Since 2016, Ruoyi Jiang has been a leader within the retail space of her Chinatown community, seeking to beat xenophobia through accessibility and education. The quintessential boutique retail space Chop Suey Club on Hester Street highlights new, modernly fresh designs from young Chinese creatives like Fengyi Tan, Yueqi Qi, Percy Lau, and artist John Yuyi. Through Chop Suey Club, Jiang helps curate unique, yet essential pieces that range from the fashion on your back to the lifestyle items in the kitchen. The storefront’s online presence also seeks to inform audiences about the cultural significance of historic images, important leaders and key pieces within Chinese culture like jade, lantern festivals, mahjong and more. We spoke to Jiang about how she first started in fashion, how the past year under lockdown has been for her business, and how the Chinatown community quickly came together and persevered.
Why did you first get started in retail and did you have any mentors in the space?
I started Chop Suey Club in 2015, and the storefront officially opened in 2016. I never had any prior retail experience except a visual merchandising gig at DKNY. Every season change, DKNY would assemble crews to change all the flagship stores’ merchandise overnight. I worked this job a few times, so it taught me a lot about displaying clothes. I do consider all the Chinatown mom & pop shops my mentors. I guess if they can do it, there’s no reason I can’t, right?

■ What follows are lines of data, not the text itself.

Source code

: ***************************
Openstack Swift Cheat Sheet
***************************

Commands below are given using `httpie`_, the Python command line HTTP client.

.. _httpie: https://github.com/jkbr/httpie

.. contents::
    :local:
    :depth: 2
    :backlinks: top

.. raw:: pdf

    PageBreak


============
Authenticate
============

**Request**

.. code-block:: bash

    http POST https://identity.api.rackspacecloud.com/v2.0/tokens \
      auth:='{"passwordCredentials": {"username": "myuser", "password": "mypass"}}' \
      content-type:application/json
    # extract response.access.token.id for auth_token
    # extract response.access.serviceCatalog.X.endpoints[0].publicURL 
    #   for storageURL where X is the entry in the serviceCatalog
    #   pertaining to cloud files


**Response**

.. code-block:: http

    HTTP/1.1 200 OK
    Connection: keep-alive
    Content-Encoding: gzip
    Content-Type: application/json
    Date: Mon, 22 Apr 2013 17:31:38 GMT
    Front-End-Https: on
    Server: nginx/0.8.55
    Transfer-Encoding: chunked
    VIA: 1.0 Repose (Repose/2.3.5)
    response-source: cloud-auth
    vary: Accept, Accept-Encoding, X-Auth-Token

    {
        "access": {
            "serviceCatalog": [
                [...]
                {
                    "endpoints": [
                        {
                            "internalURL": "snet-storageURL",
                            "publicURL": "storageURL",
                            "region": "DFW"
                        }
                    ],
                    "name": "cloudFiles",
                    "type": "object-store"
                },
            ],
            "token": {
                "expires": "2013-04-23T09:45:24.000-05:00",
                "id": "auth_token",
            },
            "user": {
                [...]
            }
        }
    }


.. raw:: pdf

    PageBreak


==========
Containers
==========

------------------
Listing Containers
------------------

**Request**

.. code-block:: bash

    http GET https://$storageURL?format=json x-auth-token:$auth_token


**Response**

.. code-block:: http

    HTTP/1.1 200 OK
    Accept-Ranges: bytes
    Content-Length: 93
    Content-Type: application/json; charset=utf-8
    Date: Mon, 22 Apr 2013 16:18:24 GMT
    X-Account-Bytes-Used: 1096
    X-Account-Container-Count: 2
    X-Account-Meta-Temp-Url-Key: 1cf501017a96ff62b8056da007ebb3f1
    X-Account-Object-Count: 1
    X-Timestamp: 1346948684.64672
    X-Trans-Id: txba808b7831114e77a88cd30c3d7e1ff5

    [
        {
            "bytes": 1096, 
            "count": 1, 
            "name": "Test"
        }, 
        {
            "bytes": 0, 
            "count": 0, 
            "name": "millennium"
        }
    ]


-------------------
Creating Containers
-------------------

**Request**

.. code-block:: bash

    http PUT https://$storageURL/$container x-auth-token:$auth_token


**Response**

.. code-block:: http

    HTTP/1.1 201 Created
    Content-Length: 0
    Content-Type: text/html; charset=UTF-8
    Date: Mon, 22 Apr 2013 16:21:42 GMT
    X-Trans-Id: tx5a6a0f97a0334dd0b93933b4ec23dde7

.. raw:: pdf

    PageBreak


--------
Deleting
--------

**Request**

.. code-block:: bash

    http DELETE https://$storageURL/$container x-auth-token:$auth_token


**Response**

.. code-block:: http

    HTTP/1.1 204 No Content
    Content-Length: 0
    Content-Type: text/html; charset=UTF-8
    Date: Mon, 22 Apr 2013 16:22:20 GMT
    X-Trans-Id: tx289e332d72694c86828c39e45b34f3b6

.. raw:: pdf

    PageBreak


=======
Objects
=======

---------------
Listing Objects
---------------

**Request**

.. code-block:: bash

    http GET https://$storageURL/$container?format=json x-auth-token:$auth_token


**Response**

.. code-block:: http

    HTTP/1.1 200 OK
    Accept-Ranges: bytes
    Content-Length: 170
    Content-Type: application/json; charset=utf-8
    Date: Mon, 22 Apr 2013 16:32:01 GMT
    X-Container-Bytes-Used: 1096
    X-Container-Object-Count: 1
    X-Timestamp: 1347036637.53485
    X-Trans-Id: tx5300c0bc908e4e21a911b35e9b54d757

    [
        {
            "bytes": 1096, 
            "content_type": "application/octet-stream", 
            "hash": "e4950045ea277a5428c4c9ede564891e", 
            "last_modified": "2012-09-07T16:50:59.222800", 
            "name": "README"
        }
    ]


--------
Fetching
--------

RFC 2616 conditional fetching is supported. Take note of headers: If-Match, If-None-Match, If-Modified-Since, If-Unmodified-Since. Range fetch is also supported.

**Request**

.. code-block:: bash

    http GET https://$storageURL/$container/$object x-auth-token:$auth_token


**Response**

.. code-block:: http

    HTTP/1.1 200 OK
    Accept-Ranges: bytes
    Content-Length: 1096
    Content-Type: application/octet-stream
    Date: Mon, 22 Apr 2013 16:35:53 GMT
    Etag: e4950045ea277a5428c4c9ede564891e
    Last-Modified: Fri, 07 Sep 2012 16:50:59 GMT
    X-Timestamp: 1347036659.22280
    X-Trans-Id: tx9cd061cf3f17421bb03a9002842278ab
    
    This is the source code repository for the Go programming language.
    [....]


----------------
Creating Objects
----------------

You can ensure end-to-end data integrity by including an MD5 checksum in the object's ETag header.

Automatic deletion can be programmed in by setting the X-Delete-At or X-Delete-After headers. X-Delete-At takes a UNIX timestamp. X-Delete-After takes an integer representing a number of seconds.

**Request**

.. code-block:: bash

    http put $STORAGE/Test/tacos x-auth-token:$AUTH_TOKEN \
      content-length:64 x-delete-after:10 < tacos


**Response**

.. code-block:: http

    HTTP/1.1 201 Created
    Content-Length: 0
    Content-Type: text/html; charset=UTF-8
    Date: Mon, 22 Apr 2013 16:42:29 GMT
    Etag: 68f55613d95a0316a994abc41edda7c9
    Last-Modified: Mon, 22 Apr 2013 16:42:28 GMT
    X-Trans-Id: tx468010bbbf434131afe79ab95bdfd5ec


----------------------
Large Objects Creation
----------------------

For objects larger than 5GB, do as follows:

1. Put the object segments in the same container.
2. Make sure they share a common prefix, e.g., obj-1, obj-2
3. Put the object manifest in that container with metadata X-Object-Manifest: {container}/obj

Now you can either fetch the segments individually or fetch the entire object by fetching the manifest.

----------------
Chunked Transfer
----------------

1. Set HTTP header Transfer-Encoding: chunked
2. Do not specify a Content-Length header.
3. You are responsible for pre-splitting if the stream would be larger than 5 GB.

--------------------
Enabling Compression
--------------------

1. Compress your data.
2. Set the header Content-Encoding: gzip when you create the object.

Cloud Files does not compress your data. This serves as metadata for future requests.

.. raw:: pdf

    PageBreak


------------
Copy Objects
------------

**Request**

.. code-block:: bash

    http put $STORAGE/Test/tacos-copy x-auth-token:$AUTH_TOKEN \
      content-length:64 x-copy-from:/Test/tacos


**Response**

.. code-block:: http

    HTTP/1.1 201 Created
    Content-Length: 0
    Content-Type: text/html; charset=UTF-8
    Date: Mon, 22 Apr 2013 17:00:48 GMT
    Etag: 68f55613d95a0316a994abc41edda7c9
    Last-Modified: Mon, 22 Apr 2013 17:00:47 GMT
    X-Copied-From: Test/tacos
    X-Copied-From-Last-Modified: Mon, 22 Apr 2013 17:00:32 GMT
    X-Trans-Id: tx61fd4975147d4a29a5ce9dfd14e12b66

What is the significance of Chop Suey Club and how did you first settle upon the name?
Chop Suey Club came from a few different places. Chop suey is the first Chinese American dish invented by early Chinese immigrants to cater to the American palate, it was synonymous to Chinese food in the US; as more varieties of Chinese cuisines came to the US, chop suey is slowly fading out of menus. Chop suey to me is a symbol of cultural integration. The “Club” part was inspired by the novel Joy Luck Club; I love the idea of a social club where people get together to play mahjong and talk about their lives. Overall, Chop Suey Club is a commemoration of Chinese immigration history and an aspiration for a more culturally integrated future.
How did the pandemic affect your business and what was the best asset for you in the past year of quarantine?

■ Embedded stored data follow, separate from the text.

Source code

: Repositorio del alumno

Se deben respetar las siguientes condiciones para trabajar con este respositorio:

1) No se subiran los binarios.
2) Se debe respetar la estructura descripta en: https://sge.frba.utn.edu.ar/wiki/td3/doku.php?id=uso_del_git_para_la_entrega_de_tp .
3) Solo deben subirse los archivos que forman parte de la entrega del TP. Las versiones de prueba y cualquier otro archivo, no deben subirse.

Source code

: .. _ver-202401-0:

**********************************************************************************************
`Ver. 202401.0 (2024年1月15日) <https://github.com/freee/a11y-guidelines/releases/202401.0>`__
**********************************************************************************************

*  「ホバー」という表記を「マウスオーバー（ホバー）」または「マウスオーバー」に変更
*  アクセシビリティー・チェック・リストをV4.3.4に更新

Not being able to open our store really hurt our sales, especially fashion sales, but it also made us see the weaknesses in the business. Very quickly we noticed the problems in our eCommerce, so we spent quite some time to improve them. Now our online site and presence is doing much better.
I’d say our best asset was our loyal customers and followers. Throughout the quarantine, our customers continued to make purchases and check-in on us (thank you!) on social media. There was a time when we considered closing the physical store, but every time we heard people say how much they love our store, we just felt like we need to keep going. People’s love and support has been the biggest asset to us.
What’s your curation process for buying contemporary Chinese pieces?
The curation is centered around building a lifestyle that is deeply rooted in Chinese tradition yet distinctly modern. I’m looking for things that embody certain ideas or values in a new design language, something retro-futuristic that helps me to look at the past and the future at the same time. I’m looking for contemporary pieces that will become modern classics, things that will inspire me every time I look at it. With that being said, I much prefer designs at a premium level than luxury, because I want more people to be able to access them. So it’s a balance.
What have been some defining career moments for you?
Everyday there’s a defining moment for me (haha)! Like right now I have to define what this career is for me as a business owner. As Chop continues to grow, my role in the company evolves as well. So I have to decide what I wanna do for my business and what’s the most value I can bring for Chop. Do I want to be more on the creative side or the business side?
What do you want your customers to experience when interacting with Chop Suey Club?
I want customers to feel like they are exploring, having fun, but also feel like they have a chance to connect with something meaningful in Chinese culture.
How has the Chinatown retail community supported each other in the past year?
The community really suffered huge losses but also really came together and persevered. The older businesses that primarily relied on foot traffic suffered the most, so many younger Asian-owned businesses and grass-root organizations used their social influences to get people to support the older businesses. We did a food and baijiu pairing series to showcase some of the authentic spots in Chinatown. We tried to show people what’s open and available in Chinatown. Many brands came up with merchandise for sale and sent proceeds to organizations that helped Chinatown to sustain. Bloggers, writers, artists, entertainers, influencers all pitched in their effort. There were even restaurants delivering free meals to seniors. The community and the businesses supported each other back.
What can the retail industry do to improve inclusion?
Maybe we need to think about diversity as a necessary difference we need to innovate. Like two matchsticks do not create fire but a matchstick and a matchbox can, you know? Maybe a new perspective can inspire companies to explore new areas that are equally doing good. Also, there are just going to be more mixed raced kids in the future, so how can you not go towards a more racially diverse direction?
If you could give your younger self advice, what would it be?
Think about the lifestyle you want to have first, and then think about the career that can support it.